Copy out every line of text in the material below word for word, leaving out the pictures.

Start STORED ROWS

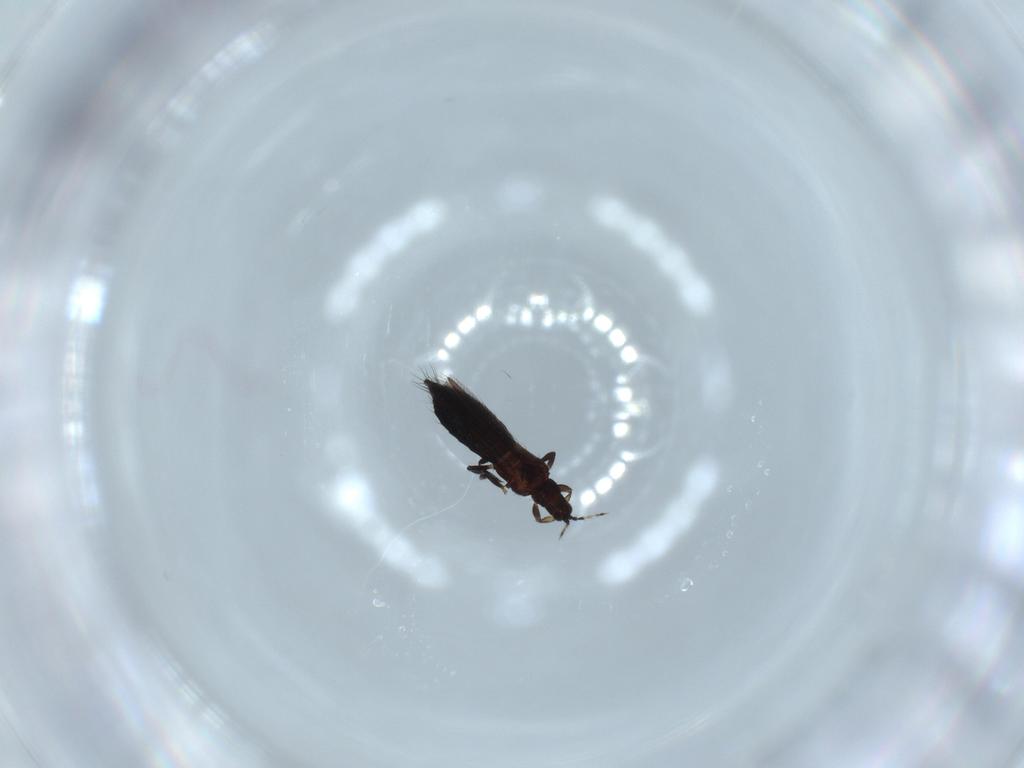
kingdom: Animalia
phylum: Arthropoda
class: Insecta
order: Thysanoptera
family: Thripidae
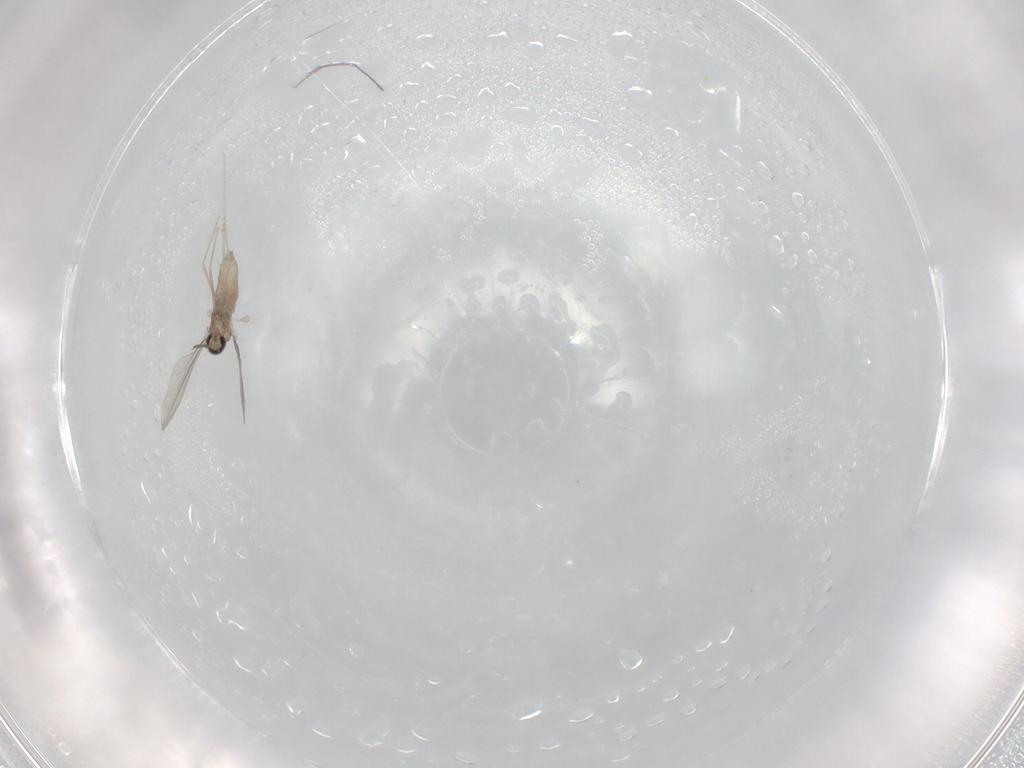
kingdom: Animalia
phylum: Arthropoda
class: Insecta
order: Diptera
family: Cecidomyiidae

End STORED ROWS

**WRITTEN ANSWER**
kingdom: Animalia
phylum: Arthropoda
class: Insecta
order: Thysanoptera
family: Thripidae
kingdom: Animalia
phylum: Arthropoda
class: Insecta
order: Diptera
family: Cecidomyiidae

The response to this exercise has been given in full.